Sin dall’inizio la filosofia è il grembo di ciò che, a partire dai Greci, chiamiamo “politica”, e dunque anche della grande forma di politica che è la democrazia. Non solo la filosofia di Pericle sta più in alto dell’apprezzamento della “quotidianità”, del lavoro e della gente comune a cui Musti vorrebbe ridurla; ma già Eschilo (come ho mostrato nel mio libro Il giogo. Alle origini della ragione: Eschilo, cit.) è il filosofo che indica esplicitamente e potentemente l’essenziale dipendenza della democrazia dalla verità che si mostra nel “culmine della sapienza”, ossia in ciò che verrà chiamato “filosofia”.

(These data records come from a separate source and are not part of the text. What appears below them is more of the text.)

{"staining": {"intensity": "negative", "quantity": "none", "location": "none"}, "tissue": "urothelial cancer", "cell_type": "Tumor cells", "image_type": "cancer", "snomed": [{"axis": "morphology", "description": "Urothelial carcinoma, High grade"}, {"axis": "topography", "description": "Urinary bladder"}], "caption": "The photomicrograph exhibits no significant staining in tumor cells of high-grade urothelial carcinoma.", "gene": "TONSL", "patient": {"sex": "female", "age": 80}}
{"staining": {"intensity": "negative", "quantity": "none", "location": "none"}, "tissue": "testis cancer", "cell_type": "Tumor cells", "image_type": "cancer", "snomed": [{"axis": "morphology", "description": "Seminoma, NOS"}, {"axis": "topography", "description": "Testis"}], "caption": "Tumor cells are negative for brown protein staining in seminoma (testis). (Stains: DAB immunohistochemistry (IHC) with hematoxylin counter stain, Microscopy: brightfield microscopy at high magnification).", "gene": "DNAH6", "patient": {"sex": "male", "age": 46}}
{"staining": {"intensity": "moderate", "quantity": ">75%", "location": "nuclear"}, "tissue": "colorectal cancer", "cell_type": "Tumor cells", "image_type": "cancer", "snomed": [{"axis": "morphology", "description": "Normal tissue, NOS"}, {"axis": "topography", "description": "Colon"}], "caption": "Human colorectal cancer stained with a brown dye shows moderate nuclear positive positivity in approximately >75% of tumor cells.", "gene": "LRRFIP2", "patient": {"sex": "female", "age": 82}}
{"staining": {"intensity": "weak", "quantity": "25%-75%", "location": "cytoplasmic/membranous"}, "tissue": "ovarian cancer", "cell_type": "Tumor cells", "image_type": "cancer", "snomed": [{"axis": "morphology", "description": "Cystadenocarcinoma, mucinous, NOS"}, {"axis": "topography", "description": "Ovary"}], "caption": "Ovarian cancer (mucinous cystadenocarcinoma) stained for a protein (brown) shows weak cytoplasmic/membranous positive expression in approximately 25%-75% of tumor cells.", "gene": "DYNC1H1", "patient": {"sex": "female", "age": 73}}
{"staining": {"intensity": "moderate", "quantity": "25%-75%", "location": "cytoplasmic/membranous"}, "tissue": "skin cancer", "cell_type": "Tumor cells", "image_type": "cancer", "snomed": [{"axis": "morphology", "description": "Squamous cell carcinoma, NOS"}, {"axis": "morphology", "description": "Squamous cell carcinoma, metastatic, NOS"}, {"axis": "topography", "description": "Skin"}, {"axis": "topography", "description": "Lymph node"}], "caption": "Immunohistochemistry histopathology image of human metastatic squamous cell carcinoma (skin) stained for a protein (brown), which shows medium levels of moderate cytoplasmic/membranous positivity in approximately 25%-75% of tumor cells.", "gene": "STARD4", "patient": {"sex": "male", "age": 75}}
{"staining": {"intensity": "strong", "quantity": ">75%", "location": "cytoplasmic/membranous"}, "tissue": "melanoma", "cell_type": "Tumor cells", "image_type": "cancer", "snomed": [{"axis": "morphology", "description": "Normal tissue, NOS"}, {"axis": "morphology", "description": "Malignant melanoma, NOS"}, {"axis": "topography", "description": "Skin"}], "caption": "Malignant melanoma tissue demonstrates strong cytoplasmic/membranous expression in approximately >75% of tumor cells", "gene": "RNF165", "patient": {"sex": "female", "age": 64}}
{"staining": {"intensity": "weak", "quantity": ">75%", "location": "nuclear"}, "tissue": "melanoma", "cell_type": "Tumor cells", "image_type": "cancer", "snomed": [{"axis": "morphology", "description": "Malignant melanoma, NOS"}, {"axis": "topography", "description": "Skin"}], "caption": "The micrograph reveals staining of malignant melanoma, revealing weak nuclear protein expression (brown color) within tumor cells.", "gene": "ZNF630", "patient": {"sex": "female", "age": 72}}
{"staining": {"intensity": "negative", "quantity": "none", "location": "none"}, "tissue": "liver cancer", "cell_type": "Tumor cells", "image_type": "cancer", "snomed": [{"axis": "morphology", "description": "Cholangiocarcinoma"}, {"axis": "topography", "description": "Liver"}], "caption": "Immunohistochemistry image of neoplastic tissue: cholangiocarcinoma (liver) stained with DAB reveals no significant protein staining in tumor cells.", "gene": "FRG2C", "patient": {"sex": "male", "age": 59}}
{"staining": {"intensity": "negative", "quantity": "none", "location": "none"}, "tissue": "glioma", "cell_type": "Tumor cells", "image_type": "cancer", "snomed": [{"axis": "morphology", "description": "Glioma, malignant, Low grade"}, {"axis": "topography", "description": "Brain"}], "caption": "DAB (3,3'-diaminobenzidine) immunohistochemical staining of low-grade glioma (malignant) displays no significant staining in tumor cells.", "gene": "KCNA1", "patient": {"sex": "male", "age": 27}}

Il libro di Musti intende illustrare la “teoria democratica della democrazia” (e ne vede il principale costruttore in Pericle). Ma i Greci non hanno una “teoria democratica”, bensì una “teoria filosofica” della democrazia. La separazione, praticata anche da questo libro, tra “teoria democratica” e “teoria filosofica” della democrazia (e la conseguente specializzazione politologica) è tutta e propria del nostro tempo, che da un lato vuol liquidare la tradizione filosofica (e religiosa), dall’altro vuol salvare la democrazia, concepita come semplice procedura calcolante, totalmente neutrale rispetto alla “verità” delle forze sociali da essa regolate.
Appunto in quella separazione si esprime la fondamentale differenza tra la democrazia dei Greci (che sopravvive ancora in forme come la concezione cristiana della vita pubblica) e la democrazia del nostro tempo.